Here, we take a look at how you can keep your kids entertained during school.

Keep a routine

Firstly, having a structure is extremely important to a child and will help them to feel secure. It will also provide you with a schedule to work around. Make sure your child is getting up at a good time, is showering, brushing their teeth, getting dressed, and eating meals at the right time. Just because you’re off all day doesn’t mean your child should be sat in front of a screen for the next 10 hours.

Stay active

Encouraging your child to go outside might’ve sounded easy a few months ago. However, going for a walk around the block and not going out to play with friends can be disappointing and difficult to deal with. If you have the means, consider buying something new and fun that your child can exercise with. For example, a new skateboard, scooter, skates, or a bike. It’ll be easy to entice your child to go outside for their hour exercise, get fresh air, and soak up some vitamin D when they’ve got something fun to play with that they can get better at every single day. If you have a garden or a yard, you could even get a skate ramp so that your child can have endless hours of fun on your property, staying active and staying safe.

This won’t only bring health benefits, but your child will be tired out and likely easier to settle on the evening. A win-win situation! If your little ones still have some energy to burn, get Joe Wicks’ YouTube channel up — there are workout videos for kids too!

Free maths lessons with Carol Vorderman

As mentioned, it’s important that children’s minds are still being stimulated and the learning continues. Luckily for you, if you’re not the greatest at maths, Carol Vorderman is offering free online maths lessons to children ages between four and 11 while schools are closed.
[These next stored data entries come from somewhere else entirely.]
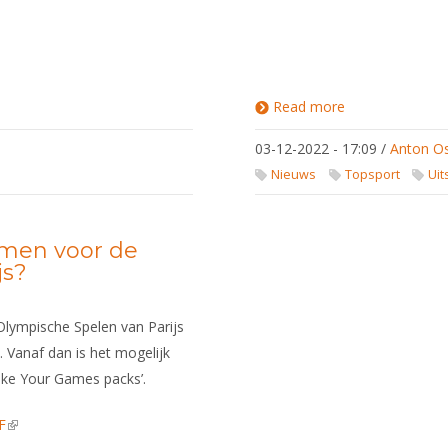
Read more
about
Uitslagen
Wereldbeker
03-12-2022 - 17:09
/
Anton O
Circuit /
Europees
Nieuws
Topsport
Uit
Cadetten
Circuit /
Europees
U23 Circuit
omen voor de
js?
Olympische Spelen van Parijs
 Vanaf dan is het mogelijk
Make Your Games packs’.
F
(link is external)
Create some fun activities

We know it’s a tough time for many, with some of us losing our jobs or being faced with a pay cut. Don’t think that you have to get new fancy gadgets or spend money each week on something new to keep your child entertained. Get creative and come up with some quirky ideas.
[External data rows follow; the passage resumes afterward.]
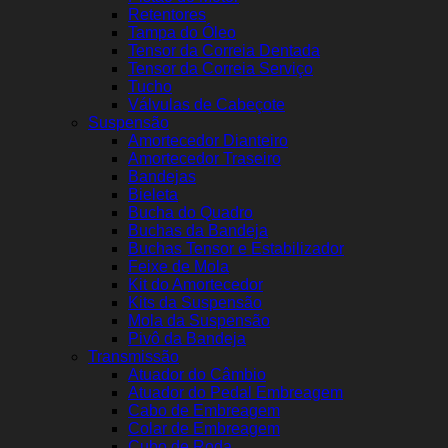
Retentores
Tampa do Óleo
Tensor da Correia Dentada
Tensor da Correia Serviço
Tucho
Válvulas de Cabeçote
Suspensão
Amortecedor Dianteiro
Amortecedor Traseiro
Bandejas
Bieleta
Bucha do Quadro
Buchas da Bandeja
Buchas Tensor e Estabilizador
Feixe de Mola
Kit do Amortecedor
Kits da Suspensão
Mola da Suspensão
Pivô da Bandeja
Transmissão
Atuador do Câmbio
Atuador do Pedal Embreagem
Cabo de Embreagem
Colar de Embreagem
Cubo de Roda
Here are some silly ideas that are bound to create laughs and giggles:

  • Create a scavenger hunt around the house and garden by hiding ‘treasure’.
  • String yarn around the living room and hall to create a ‘mission impossible’ assignment. Who can make it through without touching the yarn?
  • Create a list of criteria for yourself and your child to compete against finding, for example something smaller than you, something bigger than you, something red, something square…you get the idea.
  • Make up a dance to your child’s favourite song.

The possibilities are endless!

Take an interest in your child’s interests

Previously, we were off out to the office everyday working our nine-to-five jobs, while balancing a social life and raising our children. Often, we might not have had the time to engage in our child’s interests as much as we’d like to — so now’s the perfect time.

Catch up with what your child is interested in and delve into it. What has been capturing their attention at school? What have they seen lately on television that has piqued their interest? Perhaps they’re interested in animals or would like to learn about space? Take this time to learn new stuff together, simultaneously bonding and communicating. For example, museums and zoos around the world are live streaming content, such as Edinburgh Zoo, and the more exotic Hirakawa Zoological Park in Kagoshima, Japan. Is your child a budding music fanatic? The Melbourne Symphony Orchestra are also streaming concerts for free online.

The most important thing to remember through all of this is that children thrive on attention from their parents. Giving attention and spending time to interact with them is critical to your child’s development and wellbeing.